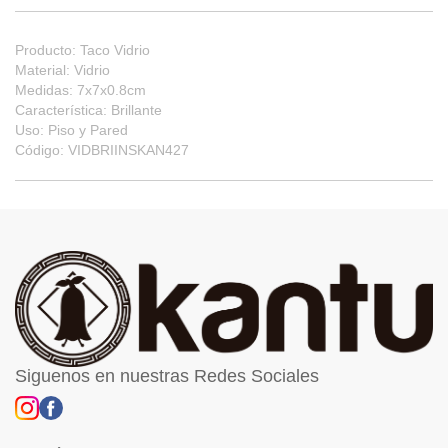
Producto: Taco Vidrio
Material: Vidrio
Medidas: 7x7x0.8cm
Característica: Brillante
Uso: Piso y Pared
Código: VIDBRIINSKAN427
Siguenos en nuestras Redes Sociales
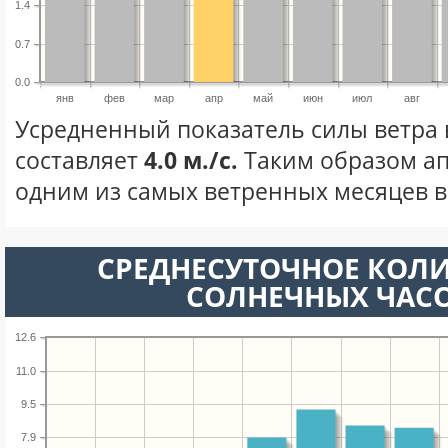
1.4
0.7
0.0
янв
фев
мар
апр
май
июн
июл
авг
Усредненный показатель силы ветра 
составляет
4.0 м./с.
Таким образом ап
одним из самых ветренных месяцев в 
СРЕДНЕСУТОЧНОЕ КОЛ
СОЛНЕЧНЫХ ЧАС
12.6
11.0
9.5
7.9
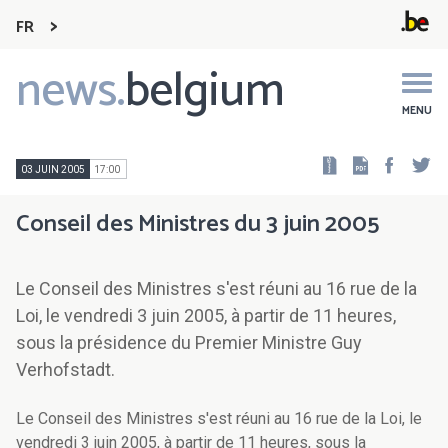
FR
news.
belgium
Main
navigation
MENU
Faceb
Tw
03 JUIN 2005
17:00
Conseil des Ministres du 3 juin 2005
Le Conseil des Ministres s'est réuni au 16 rue de la
Loi, le vendredi 3 juin 2005, à partir de 11 heures,
sous la présidence du Premier Ministre Guy
Verhofstadt.
Le Conseil des Ministres s'est réuni au 16 rue de la Loi, le
vendredi 3 juin 2005, à partir de 11 heures, sous la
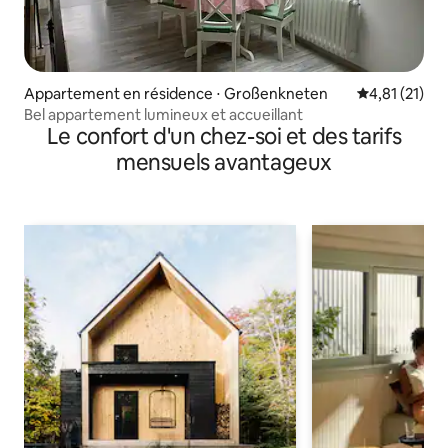
Appartement en résidence ⋅ Großenkneten
Évaluation mo
4,81 (21)
Bel appartement lumineux et accueillant
Le confort d'un chez-soi et des tarifs
mensuels avantageux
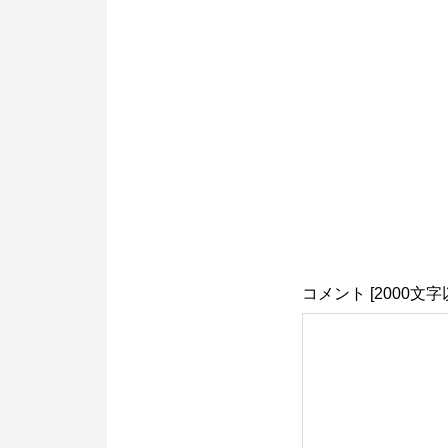
コメント [2000文字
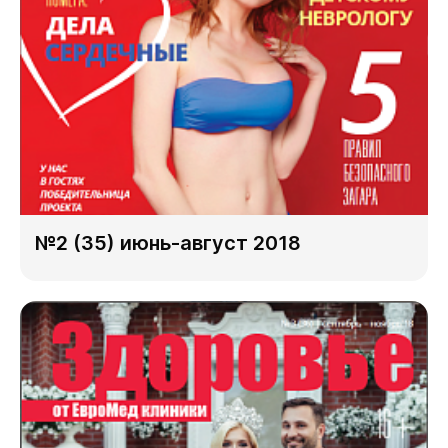
№2 (35) июнь-август 2018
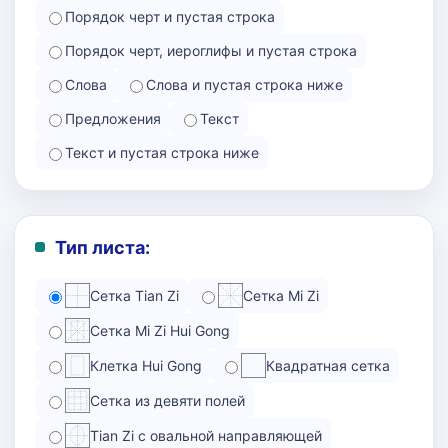
Порядок черт и пустая строка
Порядок черт, иероглифы и пустая строка
Слова
Слова и пустая строка ниже
Предложения
Текст
Текст и пустая строка ниже
Тип листа:
Сетка Tian Zi
Сетка Mi Zi
Сетка Mi Zi Hui Gong
Клетка Hui Gong
Квадратная сетка
Сетка из девяти полей
Tian Zi с овальной направляющей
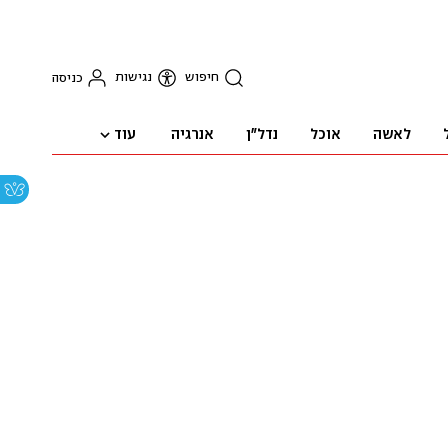
חיפוש
נגישות
כניסה
עוד
לאשה
אוכל
נדל"ן
אנרגיה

* * *

TASK DETAILS
Reproduce all of the entries exactly as they appear, though any picture they include must be omitted.

RESULT
Producto: Taco Vidrio
Material: Vidrio
Medidas: 7x7x0.8cm
Característica: Brillante
Uso: Piso y Pared
Código: VIDBRIINSKAN427
Siguenos en nuestras Redes Sociales
1.4
0.7
0.0
янв
фев
мар
апр
май
июн
июл
авг
Усредненный показатель силы ветра 
составляет
4.0 м./с.
Таким образом ап
одним из самых ветренных месяцев в 
СРЕДНЕСУТОЧНОЕ КОЛ
СОЛНЕЧНЫХ ЧАС
12.6
11.0
9.5
7.9
FR
news.
belgium
Main
navigation
MENU
Faceb
Tw
03 JUIN 2005
17:00
Conseil des Ministres du 3 juin 2005
Le Conseil des Ministres s'est réuni au 16 rue de la
Loi, le vendredi 3 juin 2005, à partir de 11 heures,
sous la présidence du Premier Ministre Guy
Verhofstadt.
Le Conseil des Ministres s'est réuni au 16 rue de la Loi, le
vendredi 3 juin 2005, à partir de 11 heures, sous la
Appartement en résidence ⋅ Großenkneten
Évaluation mo
4,81 (21)
Bel appartement lumineux et accueillant
Le confort d'un chez-soi et des tarifs
mensuels avantageux
コメント [2000文字
№2 (35) июнь-август 2018
Порядок черт и пустая строка
Порядок черт, иероглифы и пустая строка
Слова
Слова и пустая строка ниже
Предложения
Текст
Текст и пустая строка ниже
Тип листа:
Сетка Tian Zi
Сетка Mi Zi
Сетка Mi Zi Hui Gong
Клетка Hui Gong
Квадратная сетка
Сетка из девяти полей
Tian Zi с овальной направляющей
חיפוש
נגישות
כניסה
עוד
לאשה
אוכל
נדל"ן
אנרגיה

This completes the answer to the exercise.